Special Operations Forces operate “from the tropics to the Arctic regions, from under water to high elevations, and from peaceful areas to violent combat zones,” said Adm. Eric T. Olson, the Commander of U.S. Special Operations Command (SOCOM).
“Although the precision counterterrorism missions certainly receive the most attention,” he told Congress in the 2011 SOCOM posture statement (pdf) last March, “SOF are conducting a wide range of activities in dozens of countries around the world on any given day.”
“On an average day, in excess of 12,000 Special Operations Forces (SOF) and SOF support personnel are deployed in more than 75 countries across the globe,” he said last year (pdf).
The number of special operations personnel has grown 3-5% each year for the last several years and is now approaching 60,000, about one-third of whom are qualified SOF operators.

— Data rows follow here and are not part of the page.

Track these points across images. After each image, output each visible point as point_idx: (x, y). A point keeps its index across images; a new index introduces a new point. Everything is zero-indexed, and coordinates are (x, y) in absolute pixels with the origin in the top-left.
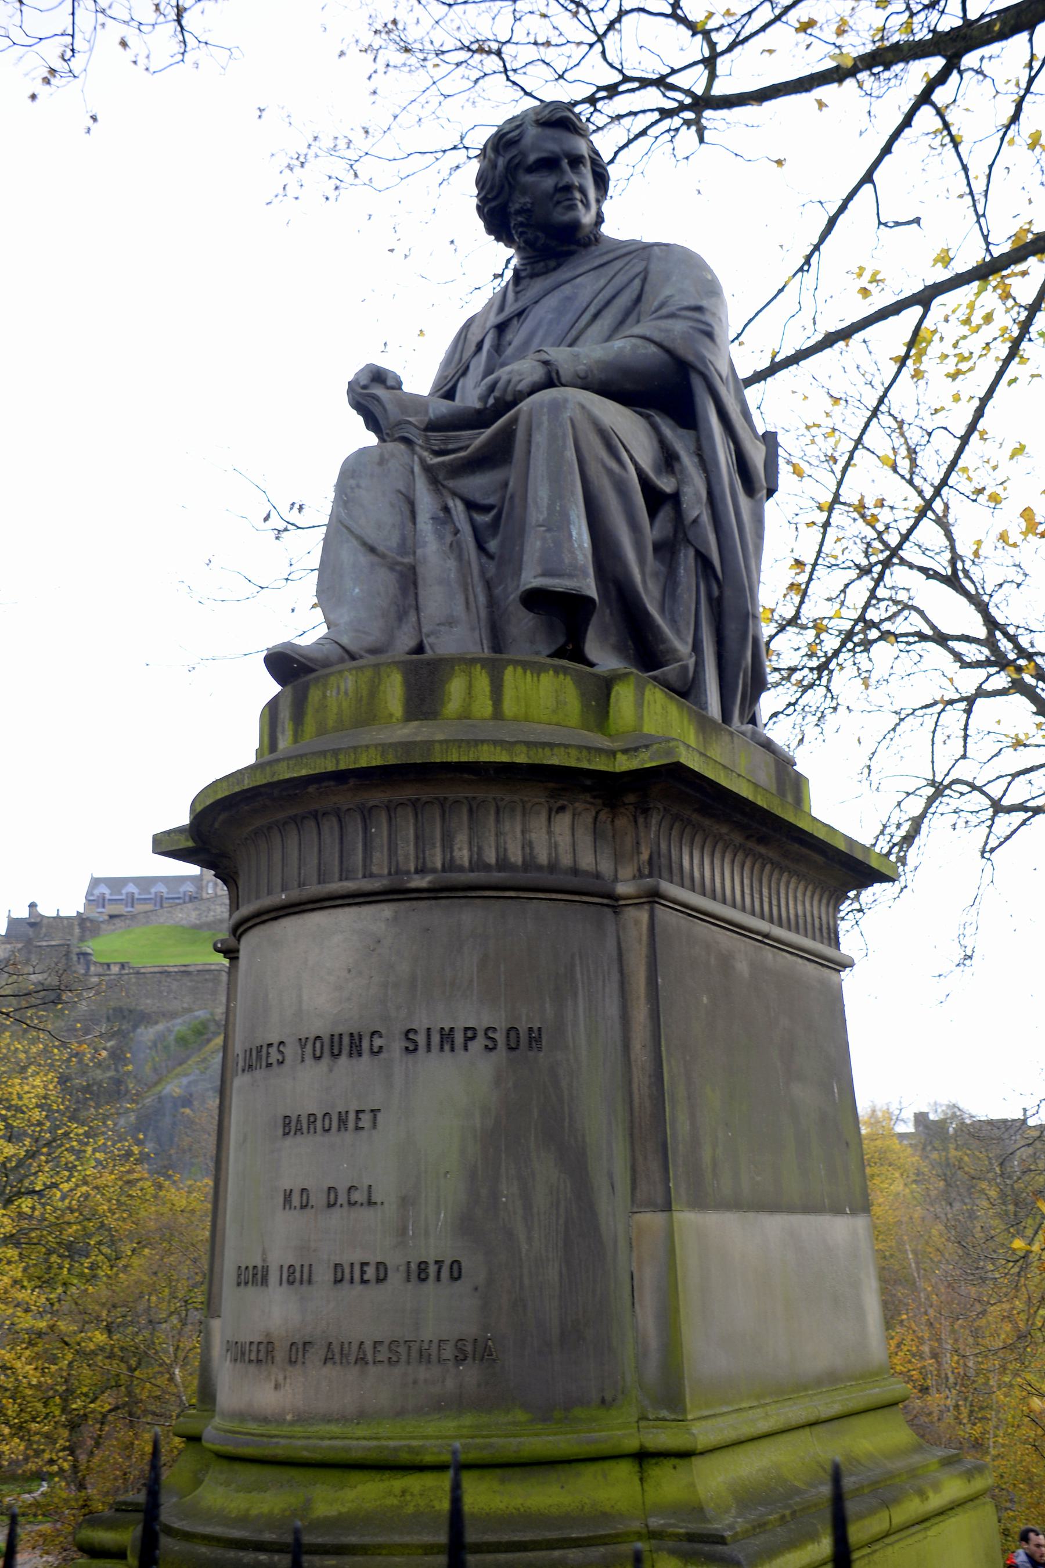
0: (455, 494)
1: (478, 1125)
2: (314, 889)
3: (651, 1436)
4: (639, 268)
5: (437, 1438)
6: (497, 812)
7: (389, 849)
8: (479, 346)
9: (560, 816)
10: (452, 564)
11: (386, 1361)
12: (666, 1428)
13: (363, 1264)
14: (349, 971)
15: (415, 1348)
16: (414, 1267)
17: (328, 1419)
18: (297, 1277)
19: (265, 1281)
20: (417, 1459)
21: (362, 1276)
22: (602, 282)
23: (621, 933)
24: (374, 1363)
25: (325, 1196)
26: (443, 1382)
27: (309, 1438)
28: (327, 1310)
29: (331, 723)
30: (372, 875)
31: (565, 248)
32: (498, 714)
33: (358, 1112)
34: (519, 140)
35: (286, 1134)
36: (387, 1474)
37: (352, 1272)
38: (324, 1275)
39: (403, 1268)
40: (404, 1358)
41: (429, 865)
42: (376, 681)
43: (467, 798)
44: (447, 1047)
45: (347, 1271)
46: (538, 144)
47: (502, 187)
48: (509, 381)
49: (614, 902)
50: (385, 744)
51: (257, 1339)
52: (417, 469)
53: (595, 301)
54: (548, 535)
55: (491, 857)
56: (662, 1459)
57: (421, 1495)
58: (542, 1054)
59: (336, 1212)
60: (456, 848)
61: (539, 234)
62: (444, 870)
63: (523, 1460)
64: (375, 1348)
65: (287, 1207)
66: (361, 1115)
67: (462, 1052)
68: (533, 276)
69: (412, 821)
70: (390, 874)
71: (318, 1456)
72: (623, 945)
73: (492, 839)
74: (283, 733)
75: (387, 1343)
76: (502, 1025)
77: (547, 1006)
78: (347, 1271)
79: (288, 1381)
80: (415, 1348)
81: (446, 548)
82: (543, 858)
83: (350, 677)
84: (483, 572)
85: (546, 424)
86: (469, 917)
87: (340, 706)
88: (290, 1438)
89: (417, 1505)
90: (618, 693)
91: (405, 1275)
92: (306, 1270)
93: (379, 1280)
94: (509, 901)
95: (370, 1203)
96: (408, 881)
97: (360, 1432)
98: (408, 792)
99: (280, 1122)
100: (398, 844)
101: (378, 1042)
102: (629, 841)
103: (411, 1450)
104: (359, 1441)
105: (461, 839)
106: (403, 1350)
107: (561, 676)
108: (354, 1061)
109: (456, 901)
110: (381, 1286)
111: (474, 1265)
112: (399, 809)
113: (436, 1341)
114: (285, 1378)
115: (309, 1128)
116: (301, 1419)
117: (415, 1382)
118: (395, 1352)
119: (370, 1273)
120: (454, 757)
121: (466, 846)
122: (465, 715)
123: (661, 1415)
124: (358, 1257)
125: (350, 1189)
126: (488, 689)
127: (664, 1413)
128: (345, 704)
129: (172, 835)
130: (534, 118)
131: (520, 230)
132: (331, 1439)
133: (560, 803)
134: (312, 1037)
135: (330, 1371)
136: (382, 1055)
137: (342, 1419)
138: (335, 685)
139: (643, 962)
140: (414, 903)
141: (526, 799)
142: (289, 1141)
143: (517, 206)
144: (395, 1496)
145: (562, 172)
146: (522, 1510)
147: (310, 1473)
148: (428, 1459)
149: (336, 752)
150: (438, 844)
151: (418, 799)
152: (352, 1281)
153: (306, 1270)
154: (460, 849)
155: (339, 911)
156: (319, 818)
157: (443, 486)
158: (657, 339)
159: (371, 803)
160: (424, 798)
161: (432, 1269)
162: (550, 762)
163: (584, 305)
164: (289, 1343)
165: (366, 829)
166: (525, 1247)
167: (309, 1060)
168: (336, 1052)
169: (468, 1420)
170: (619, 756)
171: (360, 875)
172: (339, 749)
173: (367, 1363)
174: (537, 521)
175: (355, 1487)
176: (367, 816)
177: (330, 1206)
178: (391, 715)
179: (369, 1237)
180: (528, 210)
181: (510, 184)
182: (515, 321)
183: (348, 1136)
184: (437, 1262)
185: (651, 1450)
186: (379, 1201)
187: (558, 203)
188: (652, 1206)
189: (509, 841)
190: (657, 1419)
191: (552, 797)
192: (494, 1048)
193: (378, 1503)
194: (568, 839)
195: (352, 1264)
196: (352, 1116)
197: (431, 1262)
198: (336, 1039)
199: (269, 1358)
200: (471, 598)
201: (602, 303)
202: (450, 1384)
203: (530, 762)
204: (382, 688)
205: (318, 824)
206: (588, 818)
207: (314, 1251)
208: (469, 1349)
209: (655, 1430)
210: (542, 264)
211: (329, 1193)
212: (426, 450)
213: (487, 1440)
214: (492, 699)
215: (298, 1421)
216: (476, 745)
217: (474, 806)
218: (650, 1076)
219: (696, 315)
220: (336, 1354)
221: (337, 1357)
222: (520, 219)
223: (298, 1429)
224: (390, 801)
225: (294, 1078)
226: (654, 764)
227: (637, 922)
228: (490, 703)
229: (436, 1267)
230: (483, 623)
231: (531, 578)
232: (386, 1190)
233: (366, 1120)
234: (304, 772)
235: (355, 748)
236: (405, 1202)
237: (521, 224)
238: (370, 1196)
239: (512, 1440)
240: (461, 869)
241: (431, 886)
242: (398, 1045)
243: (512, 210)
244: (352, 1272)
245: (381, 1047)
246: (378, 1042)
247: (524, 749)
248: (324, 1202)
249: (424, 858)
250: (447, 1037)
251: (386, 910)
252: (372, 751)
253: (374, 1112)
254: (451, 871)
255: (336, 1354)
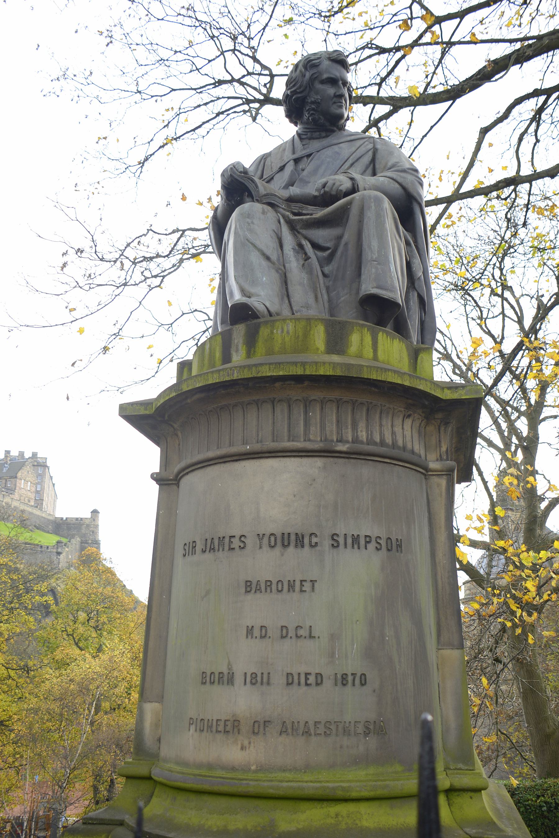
0: (306, 238)
1: (373, 594)
2: (270, 445)
3: (457, 779)
4: (371, 146)
5: (356, 781)
6: (381, 413)
7: (321, 426)
8: (282, 168)
9: (407, 420)
10: (304, 276)
11: (323, 734)
12: (466, 774)
13: (307, 674)
14: (295, 496)
15: (341, 726)
16: (339, 676)
17: (284, 770)
18: (254, 680)
19: (231, 681)
20: (347, 795)
21: (306, 681)
22: (354, 149)
23: (429, 491)
24: (315, 735)
25: (279, 631)
26: (358, 747)
27: (272, 781)
28: (278, 700)
29: (277, 349)
30: (309, 440)
31: (332, 128)
32: (375, 358)
33: (301, 581)
34: (318, 65)
35: (247, 592)
36: (325, 804)
37: (299, 678)
38: (279, 680)
39: (332, 677)
40: (334, 731)
41: (344, 438)
42: (309, 328)
43: (367, 402)
44: (356, 546)
45: (296, 678)
46: (329, 70)
47: (306, 87)
48: (334, 184)
49: (425, 472)
50: (335, 363)
51: (224, 718)
52: (282, 221)
53: (351, 157)
54: (379, 267)
55: (377, 439)
56: (462, 792)
57: (348, 817)
58: (402, 555)
59: (287, 643)
60: (359, 430)
61: (321, 117)
62: (353, 442)
63: (404, 795)
64: (265, 725)
65: (250, 637)
66: (304, 583)
67: (364, 550)
68: (311, 138)
69: (335, 411)
70: (321, 440)
71: (281, 793)
72: (430, 497)
73: (378, 428)
74: (237, 351)
75: (323, 723)
76: (384, 536)
77: (404, 527)
78: (296, 678)
79: (252, 744)
80: (341, 726)
81: (300, 266)
82: (400, 443)
83: (291, 324)
84: (324, 283)
85: (373, 207)
86: (366, 471)
87: (283, 339)
88: (257, 780)
89: (346, 824)
90: (422, 358)
91: (334, 681)
92: (265, 676)
93: (317, 684)
94: (385, 464)
95: (311, 637)
96: (336, 446)
97: (306, 778)
98: (335, 394)
99: (243, 584)
100: (325, 423)
101: (314, 540)
102: (434, 440)
103: (343, 789)
104: (309, 783)
105: (362, 425)
106: (333, 727)
107: (401, 343)
108: (299, 550)
109: (359, 461)
110: (319, 688)
111: (372, 676)
112: (328, 403)
113: (353, 723)
114: (250, 743)
115: (266, 589)
116: (261, 769)
117: (341, 747)
118: (328, 728)
119: (312, 680)
120: (374, 377)
121: (364, 430)
122: (359, 356)
123: (459, 767)
124: (303, 669)
125: (297, 627)
126: (371, 343)
127: (460, 766)
128: (287, 339)
129: (135, 406)
130: (328, 56)
131: (311, 112)
132: (287, 782)
133: (410, 412)
134: (268, 534)
135: (283, 739)
136: (318, 548)
137: (295, 769)
138: (280, 327)
139: (443, 507)
140: (336, 459)
141: (396, 407)
142: (250, 596)
143: (313, 99)
144: (332, 818)
145: (339, 87)
146: (405, 825)
147: (271, 803)
148: (354, 795)
149: (304, 364)
150: (349, 427)
151: (341, 399)
152: (299, 684)
153: (265, 676)
154: (361, 431)
155: (287, 460)
156: (275, 403)
157: (299, 232)
158: (400, 181)
159: (312, 398)
160: (345, 399)
161: (350, 678)
162: (419, 388)
163: (346, 158)
164: (253, 721)
165: (306, 413)
166: (398, 667)
167: (265, 547)
168: (286, 544)
169: (372, 770)
170: (446, 390)
171: (302, 440)
172: (306, 362)
173: (310, 735)
174: (372, 258)
175: (305, 812)
176: (308, 405)
177: (282, 637)
178: (318, 349)
179: (311, 657)
180: (319, 103)
181: (310, 87)
182: (305, 159)
183: (296, 596)
184: (352, 674)
185: (457, 787)
186: (317, 636)
187: (335, 103)
188: (451, 646)
189: (385, 430)
190: (456, 769)
191: (406, 409)
192: (380, 549)
193: (322, 822)
194: (410, 433)
195: (299, 674)
196: (298, 584)
197: (349, 675)
198: (286, 536)
199: (236, 730)
200: (319, 295)
201: (355, 159)
202: (361, 748)
203: (411, 386)
204: (312, 332)
205: (290, 406)
206: (417, 423)
207: (272, 664)
208: (371, 727)
209: (459, 776)
210: (318, 133)
211: (261, 630)
212: (288, 211)
213: (384, 783)
214: (372, 348)
215: (260, 770)
216: (385, 371)
217: (370, 408)
218: (448, 572)
219: (415, 173)
220: (287, 729)
221: (290, 731)
222: (313, 106)
223: (260, 775)
224: (324, 398)
225: (254, 558)
226: (468, 397)
227: (439, 485)
228: (372, 350)
229: (352, 677)
230: (327, 310)
231: (369, 287)
232: (321, 628)
233: (307, 586)
234: (281, 373)
235: (316, 363)
236: (333, 637)
237: (313, 109)
238: (311, 633)
239: (396, 782)
240: (362, 442)
241: (349, 450)
242: (327, 543)
243: (309, 101)
244: (299, 678)
245: (316, 543)
246: (314, 540)
247: (408, 378)
248: (279, 634)
249: (342, 434)
250: (356, 540)
251: (319, 462)
252: (327, 366)
253: (313, 582)
254: (357, 443)
255: (287, 729)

Meanwhile, the SOCOM budget has increased sharply since 9/11 from $2.1 billion in 2001 to $9.8 billion in FY2011. The FY2012 request is $10.5 billion, the Congressional Research Service noted (pdf).
New doctrine (pdf) published last month for Special Operations lists 11 “core activities” versus 9 in the previous edition (2003), reflecting the addition of “security force assistance” — aiding the development of foreign security forces — and counterinsurgency. See “Special Operations,” Joint Publication 3-05, April 18, 2011.

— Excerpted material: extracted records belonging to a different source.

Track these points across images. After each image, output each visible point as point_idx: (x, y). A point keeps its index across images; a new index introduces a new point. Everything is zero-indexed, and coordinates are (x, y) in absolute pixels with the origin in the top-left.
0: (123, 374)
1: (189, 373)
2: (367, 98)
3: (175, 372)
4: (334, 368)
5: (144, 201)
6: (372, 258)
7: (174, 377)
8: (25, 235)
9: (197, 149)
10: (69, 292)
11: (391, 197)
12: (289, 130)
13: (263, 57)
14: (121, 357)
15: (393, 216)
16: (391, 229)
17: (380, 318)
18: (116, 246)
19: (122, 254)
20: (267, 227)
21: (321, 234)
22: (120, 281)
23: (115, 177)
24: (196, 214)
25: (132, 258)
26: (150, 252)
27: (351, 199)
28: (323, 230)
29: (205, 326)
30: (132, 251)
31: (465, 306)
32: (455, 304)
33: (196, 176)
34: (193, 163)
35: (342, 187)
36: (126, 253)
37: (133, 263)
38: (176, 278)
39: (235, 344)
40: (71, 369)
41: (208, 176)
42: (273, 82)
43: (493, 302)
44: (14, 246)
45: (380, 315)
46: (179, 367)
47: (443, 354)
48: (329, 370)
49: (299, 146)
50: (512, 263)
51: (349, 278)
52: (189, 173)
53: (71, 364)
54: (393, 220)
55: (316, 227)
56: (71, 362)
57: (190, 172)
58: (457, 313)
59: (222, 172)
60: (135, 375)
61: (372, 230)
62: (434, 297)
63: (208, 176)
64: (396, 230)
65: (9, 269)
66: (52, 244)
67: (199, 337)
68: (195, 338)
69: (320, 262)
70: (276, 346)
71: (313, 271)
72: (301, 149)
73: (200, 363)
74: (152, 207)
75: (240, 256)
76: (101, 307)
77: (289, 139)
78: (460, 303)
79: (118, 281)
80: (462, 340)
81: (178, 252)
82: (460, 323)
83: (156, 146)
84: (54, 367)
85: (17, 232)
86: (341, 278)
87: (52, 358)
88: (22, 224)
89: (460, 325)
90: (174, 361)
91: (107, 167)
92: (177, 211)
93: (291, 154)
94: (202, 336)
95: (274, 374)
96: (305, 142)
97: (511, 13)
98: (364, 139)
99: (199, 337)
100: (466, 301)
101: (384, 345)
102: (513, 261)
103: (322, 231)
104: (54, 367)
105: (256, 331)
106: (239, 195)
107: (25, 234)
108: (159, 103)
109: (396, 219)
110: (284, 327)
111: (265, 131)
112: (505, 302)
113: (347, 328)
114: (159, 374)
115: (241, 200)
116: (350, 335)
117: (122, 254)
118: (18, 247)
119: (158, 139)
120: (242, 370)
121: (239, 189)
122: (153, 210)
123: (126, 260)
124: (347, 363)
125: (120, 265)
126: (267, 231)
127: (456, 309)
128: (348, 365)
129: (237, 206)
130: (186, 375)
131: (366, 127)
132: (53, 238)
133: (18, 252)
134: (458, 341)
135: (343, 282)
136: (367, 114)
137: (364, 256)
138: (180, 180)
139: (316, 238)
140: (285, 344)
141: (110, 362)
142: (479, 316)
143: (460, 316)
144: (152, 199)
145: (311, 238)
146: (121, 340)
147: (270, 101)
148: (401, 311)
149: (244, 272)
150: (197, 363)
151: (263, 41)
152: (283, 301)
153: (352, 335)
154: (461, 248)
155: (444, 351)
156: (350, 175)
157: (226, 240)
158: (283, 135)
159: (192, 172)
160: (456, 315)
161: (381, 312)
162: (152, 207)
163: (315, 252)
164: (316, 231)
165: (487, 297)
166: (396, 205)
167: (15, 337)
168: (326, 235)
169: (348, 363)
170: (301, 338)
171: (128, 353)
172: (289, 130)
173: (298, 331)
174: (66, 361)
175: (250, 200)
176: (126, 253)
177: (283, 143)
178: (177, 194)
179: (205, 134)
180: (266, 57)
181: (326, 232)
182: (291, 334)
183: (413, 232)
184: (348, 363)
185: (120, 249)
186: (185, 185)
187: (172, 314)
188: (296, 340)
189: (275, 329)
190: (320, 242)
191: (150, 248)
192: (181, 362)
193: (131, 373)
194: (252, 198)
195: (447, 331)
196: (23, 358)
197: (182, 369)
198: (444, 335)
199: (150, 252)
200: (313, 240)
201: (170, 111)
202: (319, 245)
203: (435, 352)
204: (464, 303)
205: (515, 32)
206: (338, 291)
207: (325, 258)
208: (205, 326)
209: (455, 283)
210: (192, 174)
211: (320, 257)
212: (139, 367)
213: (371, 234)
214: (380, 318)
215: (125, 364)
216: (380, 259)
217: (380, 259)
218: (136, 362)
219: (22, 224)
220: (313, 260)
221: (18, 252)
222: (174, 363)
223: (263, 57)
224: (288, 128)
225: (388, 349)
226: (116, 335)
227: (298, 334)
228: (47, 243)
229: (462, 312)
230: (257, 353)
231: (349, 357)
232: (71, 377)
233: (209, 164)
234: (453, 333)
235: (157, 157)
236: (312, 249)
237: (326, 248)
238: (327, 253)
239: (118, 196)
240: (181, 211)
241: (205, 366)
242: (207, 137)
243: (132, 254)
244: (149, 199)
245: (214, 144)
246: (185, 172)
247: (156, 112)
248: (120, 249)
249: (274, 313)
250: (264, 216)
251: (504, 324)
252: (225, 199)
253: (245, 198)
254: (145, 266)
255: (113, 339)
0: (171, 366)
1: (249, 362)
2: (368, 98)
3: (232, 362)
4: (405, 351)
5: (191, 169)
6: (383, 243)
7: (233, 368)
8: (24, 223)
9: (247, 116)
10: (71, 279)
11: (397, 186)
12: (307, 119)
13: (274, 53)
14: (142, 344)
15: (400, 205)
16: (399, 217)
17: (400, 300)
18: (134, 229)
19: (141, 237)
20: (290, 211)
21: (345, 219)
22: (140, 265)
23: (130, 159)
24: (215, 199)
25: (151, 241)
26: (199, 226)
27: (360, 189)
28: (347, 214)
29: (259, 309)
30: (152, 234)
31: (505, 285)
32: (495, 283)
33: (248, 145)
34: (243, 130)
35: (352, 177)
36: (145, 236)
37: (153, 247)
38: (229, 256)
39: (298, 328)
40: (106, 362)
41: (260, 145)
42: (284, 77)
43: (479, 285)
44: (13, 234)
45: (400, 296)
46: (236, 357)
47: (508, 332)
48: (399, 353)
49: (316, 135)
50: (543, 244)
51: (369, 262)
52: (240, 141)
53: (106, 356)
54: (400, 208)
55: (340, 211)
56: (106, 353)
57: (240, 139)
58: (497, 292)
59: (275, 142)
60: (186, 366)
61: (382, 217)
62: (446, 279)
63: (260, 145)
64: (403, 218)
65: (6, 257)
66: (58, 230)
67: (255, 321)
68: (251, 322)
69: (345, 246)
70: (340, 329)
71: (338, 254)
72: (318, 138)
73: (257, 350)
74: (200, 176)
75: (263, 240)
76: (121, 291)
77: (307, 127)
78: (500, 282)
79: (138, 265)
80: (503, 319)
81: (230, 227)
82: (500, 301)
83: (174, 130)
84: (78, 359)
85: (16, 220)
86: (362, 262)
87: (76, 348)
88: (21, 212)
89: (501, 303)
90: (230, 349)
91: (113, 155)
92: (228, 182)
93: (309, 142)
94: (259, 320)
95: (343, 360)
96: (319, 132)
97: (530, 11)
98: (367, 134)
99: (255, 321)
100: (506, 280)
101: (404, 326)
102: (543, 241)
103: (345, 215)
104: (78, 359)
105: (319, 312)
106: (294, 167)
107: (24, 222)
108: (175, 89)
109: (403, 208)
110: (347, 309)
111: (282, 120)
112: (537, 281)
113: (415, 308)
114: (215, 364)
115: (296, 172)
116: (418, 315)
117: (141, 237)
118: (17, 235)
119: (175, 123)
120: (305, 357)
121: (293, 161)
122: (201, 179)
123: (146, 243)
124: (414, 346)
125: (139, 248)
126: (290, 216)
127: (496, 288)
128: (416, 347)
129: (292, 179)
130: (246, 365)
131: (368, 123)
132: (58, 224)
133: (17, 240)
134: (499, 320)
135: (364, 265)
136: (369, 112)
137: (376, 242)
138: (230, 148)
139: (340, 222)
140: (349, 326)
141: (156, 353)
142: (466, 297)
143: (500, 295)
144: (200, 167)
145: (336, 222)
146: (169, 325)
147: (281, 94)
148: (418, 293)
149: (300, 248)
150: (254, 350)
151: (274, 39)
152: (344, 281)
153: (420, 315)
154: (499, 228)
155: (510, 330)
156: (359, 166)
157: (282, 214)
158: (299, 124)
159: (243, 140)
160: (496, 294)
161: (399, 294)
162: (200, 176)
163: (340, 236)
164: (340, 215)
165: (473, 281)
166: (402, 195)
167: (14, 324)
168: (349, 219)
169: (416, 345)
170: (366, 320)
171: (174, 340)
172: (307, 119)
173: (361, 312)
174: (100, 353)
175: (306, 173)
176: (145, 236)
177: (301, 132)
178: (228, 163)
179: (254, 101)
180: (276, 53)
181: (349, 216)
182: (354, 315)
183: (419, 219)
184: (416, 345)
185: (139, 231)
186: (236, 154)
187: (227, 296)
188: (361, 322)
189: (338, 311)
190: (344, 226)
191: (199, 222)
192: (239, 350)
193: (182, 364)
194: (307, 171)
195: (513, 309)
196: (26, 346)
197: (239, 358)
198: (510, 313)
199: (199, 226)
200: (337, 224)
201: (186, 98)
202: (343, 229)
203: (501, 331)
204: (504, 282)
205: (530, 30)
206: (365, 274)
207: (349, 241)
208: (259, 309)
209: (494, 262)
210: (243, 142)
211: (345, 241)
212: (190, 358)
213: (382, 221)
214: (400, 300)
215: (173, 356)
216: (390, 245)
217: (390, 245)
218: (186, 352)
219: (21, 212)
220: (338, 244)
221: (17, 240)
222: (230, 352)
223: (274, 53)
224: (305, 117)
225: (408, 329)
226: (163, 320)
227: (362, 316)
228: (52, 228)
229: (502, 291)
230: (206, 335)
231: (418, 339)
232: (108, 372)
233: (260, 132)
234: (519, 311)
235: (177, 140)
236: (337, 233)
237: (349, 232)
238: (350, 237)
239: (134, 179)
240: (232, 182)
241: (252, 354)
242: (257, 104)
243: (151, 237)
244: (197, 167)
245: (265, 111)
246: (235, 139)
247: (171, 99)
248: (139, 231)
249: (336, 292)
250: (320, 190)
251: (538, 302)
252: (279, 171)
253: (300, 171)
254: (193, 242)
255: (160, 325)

In addition to its core tasks, US SOCOM is also assigned by law (10 USC 167j) to perform “such other activities as may be specified by the President or the Secretary of Defense.” This is an open-ended category that is analogous to the statutory language used to authorize CIA covert actions, and it can be used to underwrite an almost unlimited variety of clandestine missions. But while there is a well-defined mechanism for congressional oversight of covert action, no similar process for congressional notification and review appears to exist for clandestine SOF missions.
A U.S. SOCOM Factbook, dated November 2010, is available here (pdf).
Traditionally all male, Special Operations Forces are recognizing new roles for women, Adm. Olson said. “Our attached female Cultural Support Teams (CSTs) allow us to reach key elements of the population in some environments which was not previously possible. This concept of attaching females to SOF units is effective and long overdue; we are urging the Services to recognize the capabilities of CSTs as essential military skills.”
Curiously, Adm. Olson cited the Office of Strategic Services, the CIA precursor organization, as an exemplar of innovation for SOCOM to follow, suggesting that more contemporary models were hard to find. “Our efforts to become more innovative include studying the best practices of other organizations. For example, we are inspired by the ability of the World War II’s Office of Strategic Services to rapidly recruit specialized talent, develop and acquire new technologies and conduct effective global operations within the period of its relatively brief existence.”